That's a good idea. "xmlStorageSystem.getMirroredPostSummary", which
returns a list of dicts, something like:
[{'postid': 'foo',
'hash': md5("|".join(guid + url + title + text))}]
> Oh, and we should return a new flag in the server capabilities to automatically
> enable this search mirror feature.
flCanMirrorPosts <-- always true
and then if the user has sent in some posts, flCanHostSearch should be
true and flSearchUrl should point to /system/search.py?u=0001234 ...
(I might have got those last two key name wrong; substitute with
whatever RCS uses).
Sound OK?
Cheers,
Phil :-)
Hi!
On Tue, Oct 14, 2003 at 11:10:10PM +1300, Phillip Pearson wrote:
> - added a new xmlStorageSystem.mirrorPosts(email,password,posts) method that
> takes a list of posts (structs: {postid,date,url,guid,title,text}) and dumps
> them in a new database table. It deletes them (searches by postid) if they
> already exist.
Hmm. I think that is not sufficient. Reason: what if people want to remove
postings? What if they update postings? Should people allways send all
postings in (that wouldn't be a real option for me - too much postings).
So how could you decide what to do with the postings in the database? I think
mirrorPosts should just add/update postings. deleteMirroredPosts should
get a list of post ids and delete them.
PyDS does allow both post updates and post deletes. And then there is the
problem of categories - posts can be on the homepage or not (as with Radio)

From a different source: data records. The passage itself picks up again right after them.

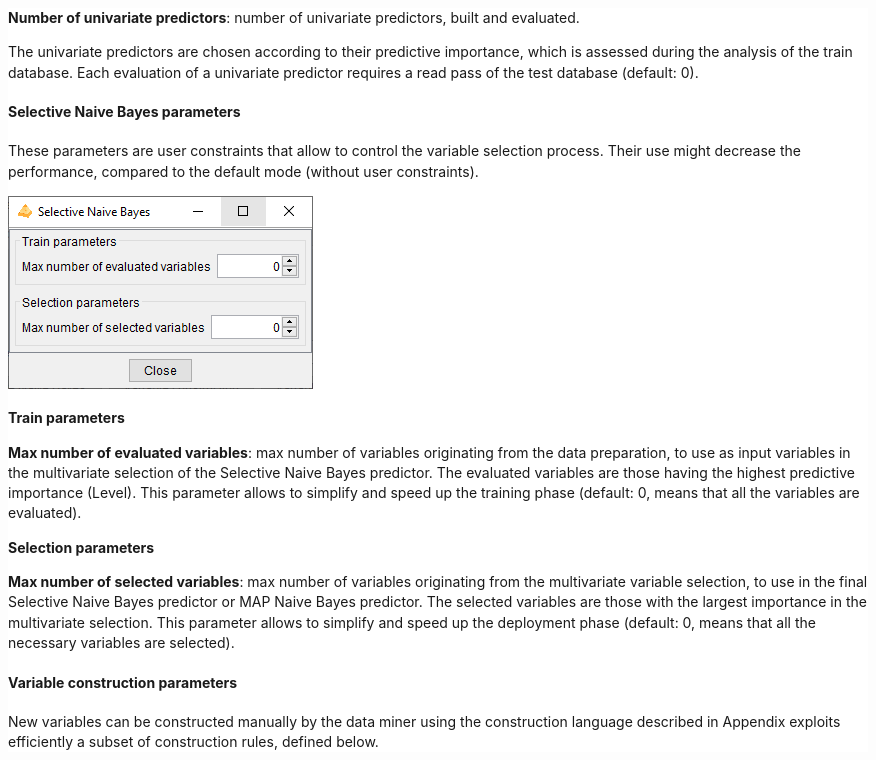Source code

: **Number of univariate predictors**: number of univariate predictors, built and evaluated.

The univariate predictors are chosen according to their predictive importance, which is assessed during the analysis of the train database. Each evaluation of a univariate predictor requires a read pass of the test database (default: 0).

#### Selective Naive Bayes parameters

These parameters are user constraints that allow to control the variable selection process. Their use might decrease the performance, compared to the default mode (without user constraints).

![](../assets/images-khiops-guides/khiops/SNBParameters.png)

**<span class="underline">Train parameters</span>**

**Max number of evaluated variables**: max number of variables originating from the data preparation, to use as input variables in the multivariate selection of the Selective Naive Bayes predictor. The evaluated variables are those having the highest predictive importance (Level). This parameter allows to simplify and speed up the training phase (default: 0, means that all the variables are evaluated).

**<span class="underline">Selection parameters</span>**

**Max number of selected variables**: max number of variables originating from the multivariate variable selection, to use in the final Selective Naive Bayes predictor or MAP Naive Bayes predictor. The selected variables are those with the largest importance in the multivariate selection. This parameter allows to simplify and speed up the deployment phase (default: 0, means that all the necessary variables are selected).

#### Variable construction parameters

New variables can be constructed manually by the data miner using the construction language described in Appendix exploits efficiently a subset of construction rules, defined below.
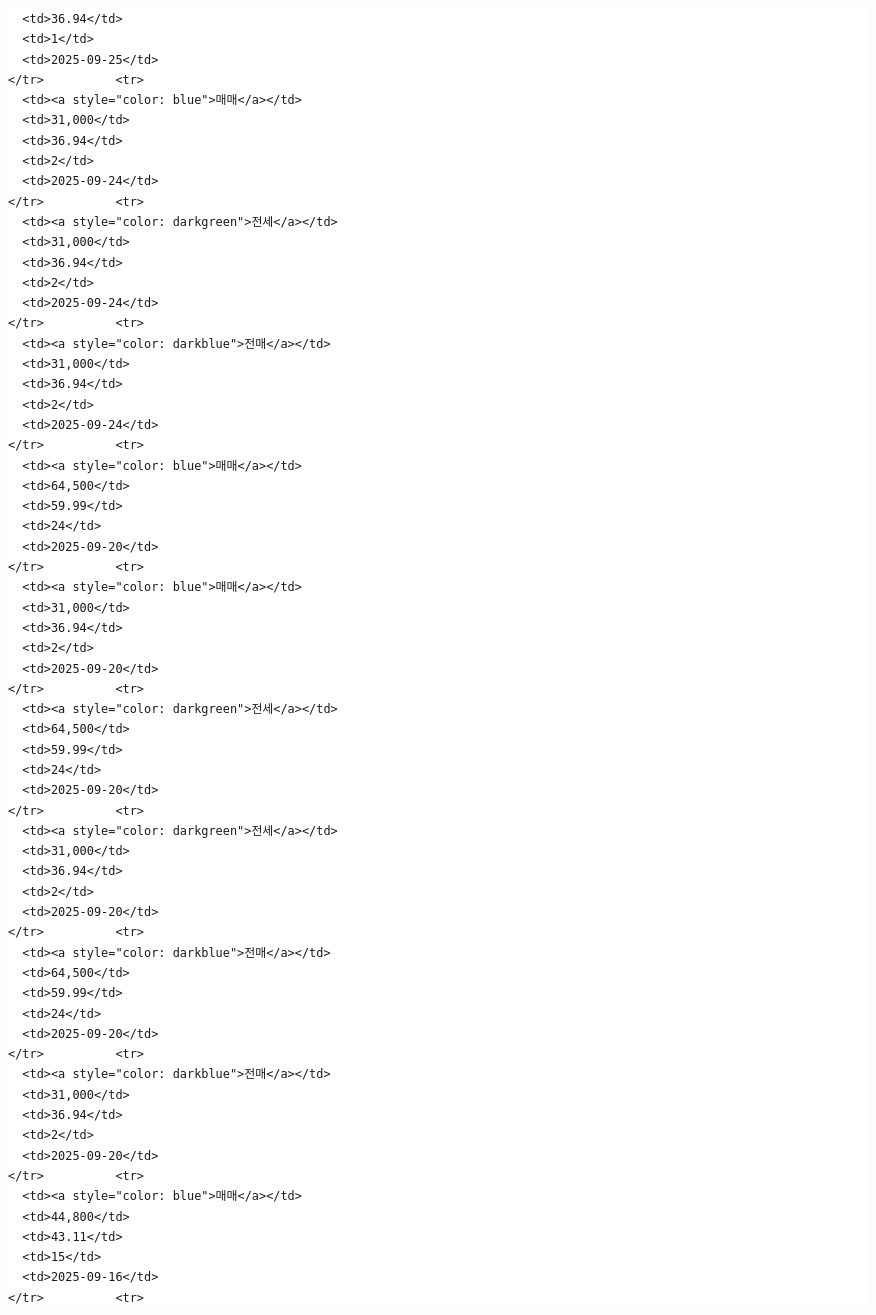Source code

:       <td>36.94</td>
      <td>1</td>
      <td>2025-09-25</td>
    </tr>          <tr>
      <td><a style="color: blue">매매</a></td>
      <td>31,000</td>
      <td>36.94</td>
      <td>2</td>
      <td>2025-09-24</td>
    </tr>          <tr>
      <td><a style="color: darkgreen">전세</a></td>
      <td>31,000</td>
      <td>36.94</td>
      <td>2</td>
      <td>2025-09-24</td>
    </tr>          <tr>
      <td><a style="color: darkblue">전매</a></td>
      <td>31,000</td>
      <td>36.94</td>
      <td>2</td>
      <td>2025-09-24</td>
    </tr>          <tr>
      <td><a style="color: blue">매매</a></td>
      <td>64,500</td>
      <td>59.99</td>
      <td>24</td>
      <td>2025-09-20</td>
    </tr>          <tr>
      <td><a style="color: blue">매매</a></td>
      <td>31,000</td>
      <td>36.94</td>
      <td>2</td>
      <td>2025-09-20</td>
    </tr>          <tr>
      <td><a style="color: darkgreen">전세</a></td>
      <td>64,500</td>
      <td>59.99</td>
      <td>24</td>
      <td>2025-09-20</td>
    </tr>          <tr>
      <td><a style="color: darkgreen">전세</a></td>
      <td>31,000</td>
      <td>36.94</td>
      <td>2</td>
      <td>2025-09-20</td>
    </tr>          <tr>
      <td><a style="color: darkblue">전매</a></td>
      <td>64,500</td>
      <td>59.99</td>
      <td>24</td>
      <td>2025-09-20</td>
    </tr>          <tr>
      <td><a style="color: darkblue">전매</a></td>
      <td>31,000</td>
      <td>36.94</td>
      <td>2</td>
      <td>2025-09-20</td>
    </tr>          <tr>
      <td><a style="color: blue">매매</a></td>
      <td>44,800</td>
      <td>43.11</td>
      <td>15</td>
      <td>2025-09-16</td>
    </tr>          <tr>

and can be in categories or not. So people might change posts with regard
of their homepage/categories and so might move them from homepage to a
category or back. This would imply changed guids (and therefore changes in
postings, too).
So I think we need explicit delete an update support. And maybe we need
some way to sync - think of people doing strange things with their data
and don't know what posts actually changed (like some changes in shortcuts
in PyDS - this would change posts, even though currently this isn't
upstreamed automatically, this might some day when conditional rerendering
is in place). Some sync-Call that returns a list of hashes to store in the
client database might help, so people can say "look, this is the list of
post hashes I have in my database, tell me which ones you need me to upload
(again) to get in sync with me".
Oh, and we should return a new flag in the server capabilities to automatically
enable this search mirror feature.
bye, Georg
Hi!
On Tue, Oct 14, 2003 at 11:10:10PM +1300, Phillip Pearson wrote:
> I just pushed a whole bunch of stuff into CVS. Some tidying / refactoring
I added translations to german in search.py and fixed some broken translations.
bye, Georg